Construir siempre. Destruir nunca.




Esas frases tan típicas que decimos de “criticar constructivamente”, cuando en el fondo solo buscamos cómo fastidiar lo que han construido otros y no hemos hecho nosotros, deberían llevarnos a una reflexión sincera y a ponernos en el punto de partida de ser, de verdad, constructores y jamás destructores.

La envidia tiene muchos caparazones. El disfraz de “santurrón”, de “bondadoso”, de exceso de ensalzar a alguien buscando que se te ensalce a ti, deriva en un intercambio de intereses que lo tiene todo menos generosidad.

En nuestros hogares, en nuestro entorno laboral, en nuestra Iglesia, en nuestras Hermandades, si realmente fuéramos constructores nos iría de otro modo. Pero constructores desde los cimientos, en las pequeñas cosas de cada día.

Se puede construir paz cuando la comida se quema y, en lugar de molestarnos damos serenidad a quien la preparó, sugiriéndole que no pasa nada. Podemos ser constructores cuando nos encontramos con el vecino impertinente y saludarlo con amabilidad. Podemos ser constructores al acompañar a nuestros mayores, y no decirles que son pesados por repetir cien veces las mismas cosas o no parar de hablar contándonos historias de su vida, sino escuchándolos y dedicándoles un rato de nuestro tiempo.

Datos proporcionados |
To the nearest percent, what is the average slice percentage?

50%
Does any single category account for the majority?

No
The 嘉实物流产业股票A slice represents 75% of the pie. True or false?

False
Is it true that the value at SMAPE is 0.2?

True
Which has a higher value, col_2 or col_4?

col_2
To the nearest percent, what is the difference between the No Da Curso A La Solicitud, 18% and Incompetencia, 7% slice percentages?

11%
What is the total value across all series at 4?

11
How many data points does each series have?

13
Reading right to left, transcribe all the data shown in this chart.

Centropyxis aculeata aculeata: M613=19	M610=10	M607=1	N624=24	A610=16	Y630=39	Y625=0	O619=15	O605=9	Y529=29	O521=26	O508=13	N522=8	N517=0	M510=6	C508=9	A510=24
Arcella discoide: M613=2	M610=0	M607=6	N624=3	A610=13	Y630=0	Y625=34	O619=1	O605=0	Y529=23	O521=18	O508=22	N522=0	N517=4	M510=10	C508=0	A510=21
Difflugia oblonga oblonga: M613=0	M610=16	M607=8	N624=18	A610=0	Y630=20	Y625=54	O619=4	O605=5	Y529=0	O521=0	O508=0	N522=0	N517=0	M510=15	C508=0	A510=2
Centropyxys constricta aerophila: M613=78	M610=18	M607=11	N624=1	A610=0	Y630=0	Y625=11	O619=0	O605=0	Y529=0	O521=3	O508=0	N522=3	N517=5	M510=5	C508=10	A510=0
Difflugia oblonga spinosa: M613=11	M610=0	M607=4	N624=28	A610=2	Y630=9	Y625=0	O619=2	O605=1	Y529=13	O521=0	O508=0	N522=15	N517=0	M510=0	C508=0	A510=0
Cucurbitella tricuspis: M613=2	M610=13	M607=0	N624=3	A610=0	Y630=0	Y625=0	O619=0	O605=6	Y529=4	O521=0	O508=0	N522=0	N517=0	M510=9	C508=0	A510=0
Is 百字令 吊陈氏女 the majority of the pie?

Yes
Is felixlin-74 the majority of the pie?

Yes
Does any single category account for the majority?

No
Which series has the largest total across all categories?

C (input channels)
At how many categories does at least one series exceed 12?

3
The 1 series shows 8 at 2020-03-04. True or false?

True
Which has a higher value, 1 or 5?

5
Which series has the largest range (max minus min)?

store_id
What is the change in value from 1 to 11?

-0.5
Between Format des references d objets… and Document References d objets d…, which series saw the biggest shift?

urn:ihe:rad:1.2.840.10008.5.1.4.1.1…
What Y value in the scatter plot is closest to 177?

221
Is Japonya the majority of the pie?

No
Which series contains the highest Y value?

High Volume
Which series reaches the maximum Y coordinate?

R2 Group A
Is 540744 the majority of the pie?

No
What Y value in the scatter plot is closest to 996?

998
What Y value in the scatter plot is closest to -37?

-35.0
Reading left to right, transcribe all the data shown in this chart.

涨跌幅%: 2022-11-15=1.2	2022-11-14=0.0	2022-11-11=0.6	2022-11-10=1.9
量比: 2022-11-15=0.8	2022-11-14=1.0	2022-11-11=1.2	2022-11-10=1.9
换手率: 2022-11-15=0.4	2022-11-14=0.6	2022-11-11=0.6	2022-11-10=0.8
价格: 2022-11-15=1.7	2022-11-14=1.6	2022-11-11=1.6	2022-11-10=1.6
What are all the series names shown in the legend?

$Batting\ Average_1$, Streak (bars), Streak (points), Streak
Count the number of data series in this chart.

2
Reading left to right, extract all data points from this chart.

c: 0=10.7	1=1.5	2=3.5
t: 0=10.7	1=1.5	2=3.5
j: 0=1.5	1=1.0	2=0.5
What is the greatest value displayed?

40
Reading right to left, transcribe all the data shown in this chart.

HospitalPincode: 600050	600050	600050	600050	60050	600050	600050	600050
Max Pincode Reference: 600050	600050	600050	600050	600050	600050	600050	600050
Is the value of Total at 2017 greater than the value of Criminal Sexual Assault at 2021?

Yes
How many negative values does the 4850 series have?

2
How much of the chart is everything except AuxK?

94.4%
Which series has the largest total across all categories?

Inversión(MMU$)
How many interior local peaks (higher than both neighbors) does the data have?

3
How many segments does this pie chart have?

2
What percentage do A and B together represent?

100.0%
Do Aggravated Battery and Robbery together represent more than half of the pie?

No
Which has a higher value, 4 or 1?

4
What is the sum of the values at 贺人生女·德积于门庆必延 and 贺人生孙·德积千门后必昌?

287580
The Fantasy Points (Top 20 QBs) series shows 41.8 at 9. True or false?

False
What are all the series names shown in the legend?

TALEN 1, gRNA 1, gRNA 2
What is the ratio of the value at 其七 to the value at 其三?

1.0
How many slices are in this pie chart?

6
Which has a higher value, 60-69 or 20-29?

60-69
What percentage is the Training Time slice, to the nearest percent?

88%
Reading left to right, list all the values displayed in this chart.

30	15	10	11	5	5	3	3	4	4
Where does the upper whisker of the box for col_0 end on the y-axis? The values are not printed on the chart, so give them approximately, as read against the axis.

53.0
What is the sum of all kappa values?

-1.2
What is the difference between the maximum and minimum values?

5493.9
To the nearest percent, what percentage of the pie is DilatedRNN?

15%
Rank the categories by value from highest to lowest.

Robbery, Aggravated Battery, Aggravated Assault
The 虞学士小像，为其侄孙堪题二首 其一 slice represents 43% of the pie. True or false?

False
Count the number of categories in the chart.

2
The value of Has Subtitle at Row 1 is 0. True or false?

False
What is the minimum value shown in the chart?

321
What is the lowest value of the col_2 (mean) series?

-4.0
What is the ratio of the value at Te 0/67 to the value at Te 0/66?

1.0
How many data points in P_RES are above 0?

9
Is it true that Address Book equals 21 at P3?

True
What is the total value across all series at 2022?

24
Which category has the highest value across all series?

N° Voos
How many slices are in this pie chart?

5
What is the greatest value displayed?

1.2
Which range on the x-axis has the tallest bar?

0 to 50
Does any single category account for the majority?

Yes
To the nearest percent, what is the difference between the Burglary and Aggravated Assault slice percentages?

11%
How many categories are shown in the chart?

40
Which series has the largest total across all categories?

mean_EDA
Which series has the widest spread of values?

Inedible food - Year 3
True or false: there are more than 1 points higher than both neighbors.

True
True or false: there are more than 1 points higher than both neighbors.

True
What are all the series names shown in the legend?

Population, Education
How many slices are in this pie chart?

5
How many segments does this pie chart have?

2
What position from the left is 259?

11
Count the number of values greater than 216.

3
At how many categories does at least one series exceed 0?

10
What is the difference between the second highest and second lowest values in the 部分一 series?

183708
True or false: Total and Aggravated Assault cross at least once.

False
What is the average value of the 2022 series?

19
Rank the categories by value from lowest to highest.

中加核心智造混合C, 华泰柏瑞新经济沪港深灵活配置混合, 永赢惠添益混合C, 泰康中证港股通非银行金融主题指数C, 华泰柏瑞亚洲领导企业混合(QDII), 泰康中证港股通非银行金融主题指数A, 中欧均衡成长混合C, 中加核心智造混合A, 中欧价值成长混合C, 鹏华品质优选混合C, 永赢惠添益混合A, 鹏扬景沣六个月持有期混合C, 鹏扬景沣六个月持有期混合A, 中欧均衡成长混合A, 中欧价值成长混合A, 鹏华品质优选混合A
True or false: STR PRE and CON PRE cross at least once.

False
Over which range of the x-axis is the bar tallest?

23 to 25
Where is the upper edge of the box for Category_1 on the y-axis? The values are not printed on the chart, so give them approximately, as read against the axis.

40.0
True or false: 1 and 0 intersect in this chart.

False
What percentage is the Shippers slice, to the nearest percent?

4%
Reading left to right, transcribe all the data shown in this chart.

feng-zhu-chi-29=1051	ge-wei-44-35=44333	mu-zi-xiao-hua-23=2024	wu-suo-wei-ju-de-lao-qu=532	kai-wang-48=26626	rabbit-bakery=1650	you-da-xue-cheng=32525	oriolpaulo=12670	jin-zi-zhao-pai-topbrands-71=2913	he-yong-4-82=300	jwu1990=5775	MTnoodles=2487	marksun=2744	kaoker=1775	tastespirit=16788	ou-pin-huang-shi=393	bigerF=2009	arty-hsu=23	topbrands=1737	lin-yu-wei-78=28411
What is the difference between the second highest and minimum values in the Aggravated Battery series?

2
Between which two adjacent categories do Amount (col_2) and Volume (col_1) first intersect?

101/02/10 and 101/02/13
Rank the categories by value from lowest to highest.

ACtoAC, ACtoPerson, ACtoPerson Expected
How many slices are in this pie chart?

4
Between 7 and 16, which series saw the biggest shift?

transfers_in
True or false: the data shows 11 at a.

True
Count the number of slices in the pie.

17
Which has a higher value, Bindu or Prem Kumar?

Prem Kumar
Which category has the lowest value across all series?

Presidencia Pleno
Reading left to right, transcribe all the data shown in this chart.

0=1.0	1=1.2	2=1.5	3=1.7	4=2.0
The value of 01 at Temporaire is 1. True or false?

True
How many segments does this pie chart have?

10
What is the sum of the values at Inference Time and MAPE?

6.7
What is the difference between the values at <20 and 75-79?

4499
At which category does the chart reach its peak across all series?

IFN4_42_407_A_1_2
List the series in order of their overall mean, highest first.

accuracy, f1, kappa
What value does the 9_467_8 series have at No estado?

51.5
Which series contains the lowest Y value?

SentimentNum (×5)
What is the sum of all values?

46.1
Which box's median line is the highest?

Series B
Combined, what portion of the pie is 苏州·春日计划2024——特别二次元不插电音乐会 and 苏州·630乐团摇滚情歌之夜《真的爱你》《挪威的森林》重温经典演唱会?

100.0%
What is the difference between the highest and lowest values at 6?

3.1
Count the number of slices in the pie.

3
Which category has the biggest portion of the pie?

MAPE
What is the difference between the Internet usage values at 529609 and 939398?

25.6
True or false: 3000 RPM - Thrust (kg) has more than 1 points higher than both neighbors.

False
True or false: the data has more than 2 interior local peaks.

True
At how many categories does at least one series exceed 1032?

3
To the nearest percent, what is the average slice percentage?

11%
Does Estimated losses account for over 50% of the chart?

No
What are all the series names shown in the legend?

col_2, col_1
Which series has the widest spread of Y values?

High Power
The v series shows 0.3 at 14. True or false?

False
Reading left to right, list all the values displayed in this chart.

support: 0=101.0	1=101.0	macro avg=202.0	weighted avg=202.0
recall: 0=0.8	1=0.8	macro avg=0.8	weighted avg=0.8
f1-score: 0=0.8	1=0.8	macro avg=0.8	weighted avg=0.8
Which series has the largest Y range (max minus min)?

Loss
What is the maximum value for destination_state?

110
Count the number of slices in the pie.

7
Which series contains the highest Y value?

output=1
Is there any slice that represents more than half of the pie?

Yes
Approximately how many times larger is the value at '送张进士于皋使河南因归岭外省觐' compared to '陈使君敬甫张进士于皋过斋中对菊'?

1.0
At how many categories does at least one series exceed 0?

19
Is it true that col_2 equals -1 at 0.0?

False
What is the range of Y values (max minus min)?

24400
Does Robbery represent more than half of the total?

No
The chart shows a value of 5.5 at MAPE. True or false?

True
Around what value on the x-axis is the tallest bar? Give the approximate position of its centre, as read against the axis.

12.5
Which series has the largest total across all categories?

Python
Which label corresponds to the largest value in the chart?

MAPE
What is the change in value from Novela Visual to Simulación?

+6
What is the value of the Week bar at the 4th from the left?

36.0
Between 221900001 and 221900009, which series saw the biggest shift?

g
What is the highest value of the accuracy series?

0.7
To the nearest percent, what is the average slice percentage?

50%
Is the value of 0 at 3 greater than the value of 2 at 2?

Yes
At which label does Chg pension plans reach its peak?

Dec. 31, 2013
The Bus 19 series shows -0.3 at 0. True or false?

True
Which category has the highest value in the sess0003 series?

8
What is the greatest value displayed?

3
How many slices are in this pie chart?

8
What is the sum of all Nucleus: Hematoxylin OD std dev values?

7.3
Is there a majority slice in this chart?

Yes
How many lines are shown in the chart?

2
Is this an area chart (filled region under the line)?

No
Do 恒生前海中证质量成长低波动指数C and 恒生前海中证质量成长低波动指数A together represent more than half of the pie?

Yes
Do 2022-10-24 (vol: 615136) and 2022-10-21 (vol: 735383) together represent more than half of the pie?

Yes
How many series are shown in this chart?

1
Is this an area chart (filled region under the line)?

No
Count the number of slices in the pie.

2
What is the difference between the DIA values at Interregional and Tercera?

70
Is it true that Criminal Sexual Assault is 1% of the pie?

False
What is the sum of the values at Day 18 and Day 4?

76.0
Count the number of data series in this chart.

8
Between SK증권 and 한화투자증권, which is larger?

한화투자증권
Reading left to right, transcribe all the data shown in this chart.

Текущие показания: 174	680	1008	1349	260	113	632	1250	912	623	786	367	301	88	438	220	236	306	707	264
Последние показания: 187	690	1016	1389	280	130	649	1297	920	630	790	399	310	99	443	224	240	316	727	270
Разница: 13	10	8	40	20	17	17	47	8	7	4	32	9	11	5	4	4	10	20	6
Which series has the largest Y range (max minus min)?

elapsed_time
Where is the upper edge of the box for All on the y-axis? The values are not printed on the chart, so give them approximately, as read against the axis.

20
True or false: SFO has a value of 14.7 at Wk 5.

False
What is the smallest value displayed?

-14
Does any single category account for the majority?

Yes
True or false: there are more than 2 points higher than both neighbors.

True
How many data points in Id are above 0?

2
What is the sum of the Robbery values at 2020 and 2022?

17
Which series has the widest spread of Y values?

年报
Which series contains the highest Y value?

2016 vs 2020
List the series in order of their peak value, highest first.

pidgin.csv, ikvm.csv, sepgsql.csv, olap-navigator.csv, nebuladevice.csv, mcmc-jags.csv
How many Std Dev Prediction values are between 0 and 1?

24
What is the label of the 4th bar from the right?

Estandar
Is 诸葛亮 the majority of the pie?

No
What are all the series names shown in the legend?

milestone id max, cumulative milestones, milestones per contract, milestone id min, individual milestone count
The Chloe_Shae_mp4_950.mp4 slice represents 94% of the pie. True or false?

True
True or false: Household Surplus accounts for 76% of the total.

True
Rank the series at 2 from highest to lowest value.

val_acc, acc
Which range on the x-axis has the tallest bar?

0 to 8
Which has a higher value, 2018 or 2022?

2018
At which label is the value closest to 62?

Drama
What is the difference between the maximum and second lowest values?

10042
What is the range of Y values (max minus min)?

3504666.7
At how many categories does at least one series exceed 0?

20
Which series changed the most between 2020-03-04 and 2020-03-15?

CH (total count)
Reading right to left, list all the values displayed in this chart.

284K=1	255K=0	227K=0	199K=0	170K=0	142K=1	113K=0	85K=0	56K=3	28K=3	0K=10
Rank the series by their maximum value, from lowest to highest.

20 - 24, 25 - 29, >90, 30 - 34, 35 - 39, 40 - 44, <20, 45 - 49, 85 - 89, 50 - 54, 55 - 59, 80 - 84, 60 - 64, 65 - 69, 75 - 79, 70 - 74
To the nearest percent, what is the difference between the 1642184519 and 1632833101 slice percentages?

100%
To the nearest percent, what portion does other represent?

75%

Instrucciones de trabajo |
1. En el texto sobre construir y no destruir, ¿qué se dice que tiene muchos caparazones?
2. Transcribe del texto sobre construir y no destruir el fragmento que va de "La envidia tiene" a "de cada día.", ambos incluidos.
3. Escribe la continuación del texto sobre construir y no destruir a partir de su última oración.

Respuestas por tarea |
1. La envidia.

2.
La envidia tiene muchos caparazones. El disfraz de “santurrón”, de “bondadoso”, de exceso de ensalzar a alguien buscando que se te ensalce a ti, deriva en un intercambio de intereses que lo tiene todo menos generosidad.

En nuestros hogares, en nuestro entorno laboral, en nuestra Iglesia, en nuestras Hermandades, si realmente fuéramos constructores nos iría de otro modo. Pero constructores desde los cimientos, en las pequeñas cosas de cada día.

3.
Qué decir del entorno laboral, cuando tropezamos con el compañero que lo critica todo y de todo se queja. También podemos construir no entrando al trapo y evitando el chisme y, en su lugar, hablarle de algo positivo e incluso valorar algo que ha hecho en su trabajo para ayudarlo a entrar en la dinámica de construir y nunca destruir.

Las Hermandades están formadas por miles de personas que no conviven, que proceden de distintas familias, distintas situaciones, distinta educación… Sin embargo, cuando pasamos a formar parte de ellas, asumimos que seremos uno más de ese grupo variado y diverso en el que raramente lloverá a gusto de todos.

Nuestras Hermandades están sedientas de personas que construyan, que aporten, que sumen, que arrimen el hombro, que estén dispuestas a dar y no a pedir, y no me refiero con ello a pedir económicamente o por necesidad, porque para eso han de ser las primeras; me estoy refiriendo a gente que dé su sonrisa, su apoyo, su ayuda, sus conocimientos, sus ideas, sus iniciativas…

Si valorásemos más lo que cada uno tenemos, si nos alegráramos de los valores que vemos en los demás y no tuviéramos reparos en destacarlos, todo se transformaría progresivamente, y donde hubo destrucción se estarían levantando montañas de respeto, de cordura, de sensibilidad y de amor.

Porque no tiene ningún sentido que una Hermandad trabaje para llevar la devoción a Dios, para como es nuestro caso, seguir sembrando la devoción rociera, llevar el nombre de la Virgen del Rocío por doquier y estarnos despellejando vivos los que somos sus hermanos.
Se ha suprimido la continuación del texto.